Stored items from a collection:

## start

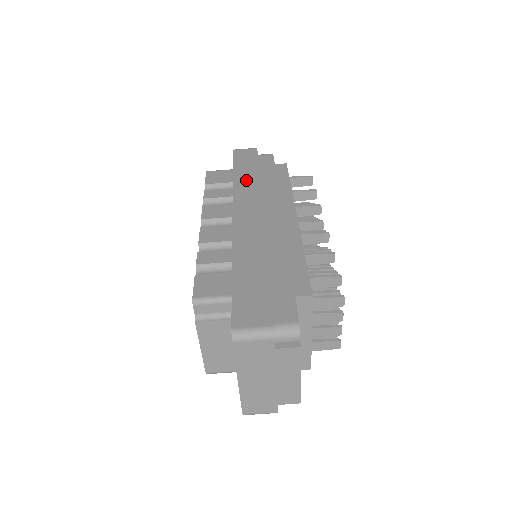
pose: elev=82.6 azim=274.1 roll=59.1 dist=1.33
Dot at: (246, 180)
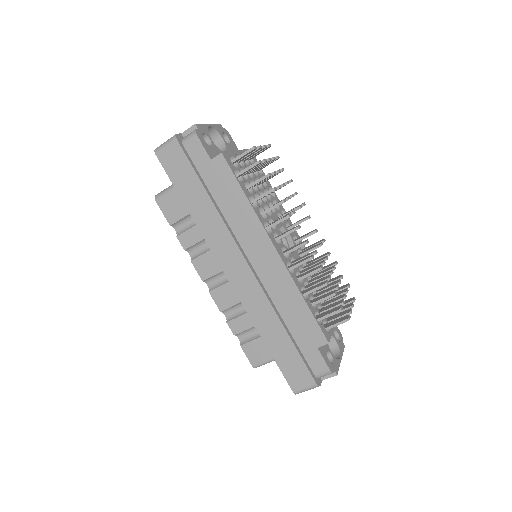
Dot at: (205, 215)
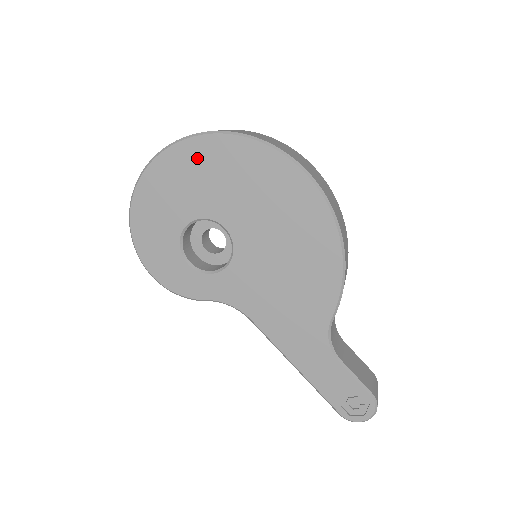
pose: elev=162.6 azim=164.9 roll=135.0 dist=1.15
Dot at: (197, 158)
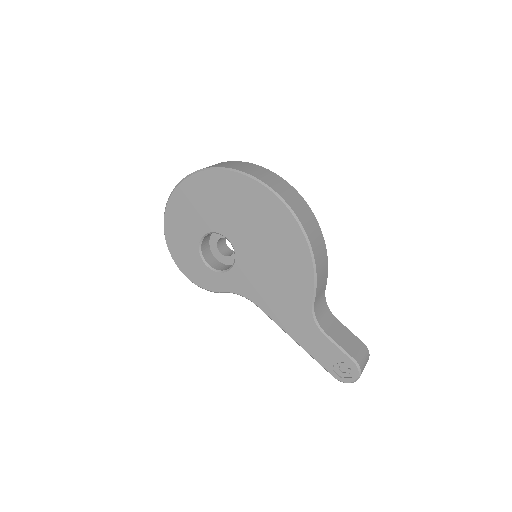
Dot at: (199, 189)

## end
## start

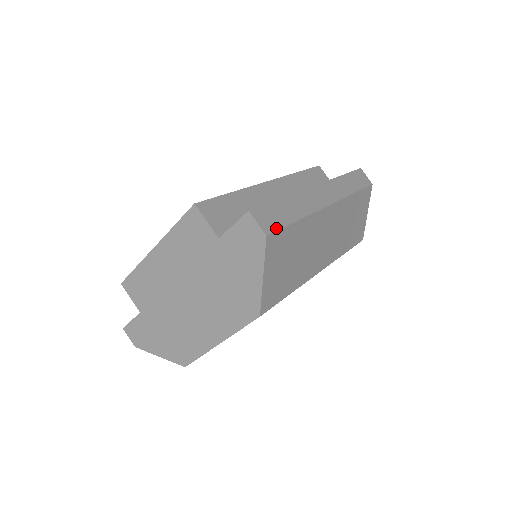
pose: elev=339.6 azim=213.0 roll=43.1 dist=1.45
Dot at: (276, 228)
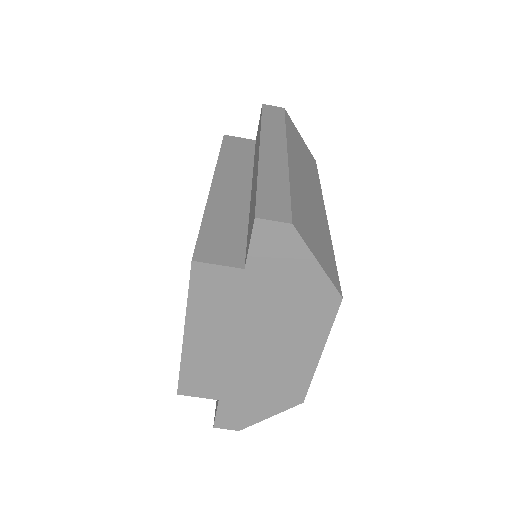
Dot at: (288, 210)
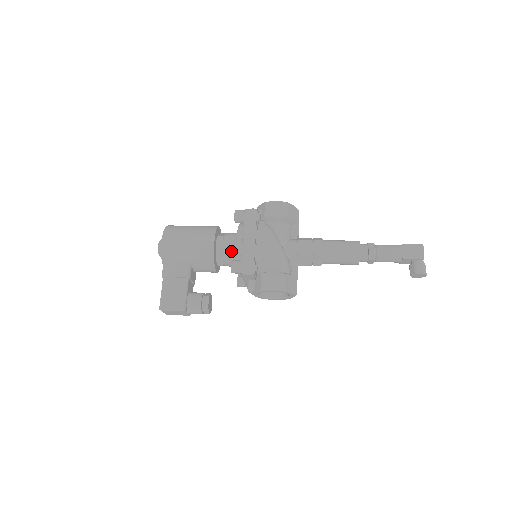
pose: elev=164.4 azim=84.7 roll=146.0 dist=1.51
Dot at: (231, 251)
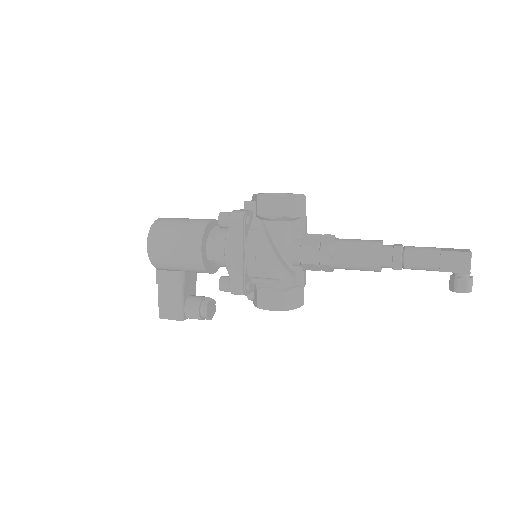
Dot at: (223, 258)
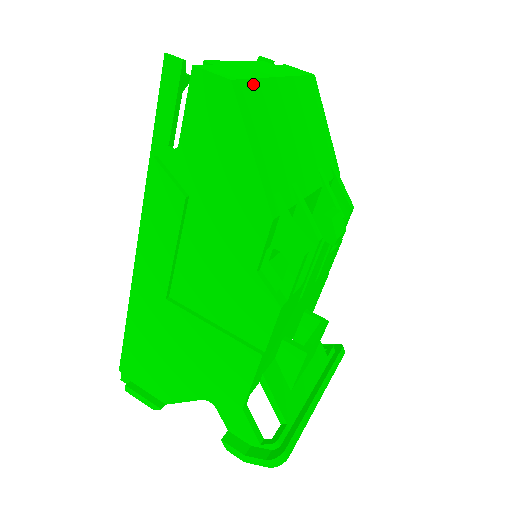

## end

• [TASK OBJECTIVE] Reproduce the lines of the material starting at the one containing "pose: elev=164.4 azim=84.7" and ending at the one containing "Dot at: (223, 258)". Leave the pictures out of your answer.

• [SOLUTION BELOW]
pose: elev=164.4 azim=84.7 roll=146.0 dist=1.51
Dot at: (231, 251)
Dot at: (223, 258)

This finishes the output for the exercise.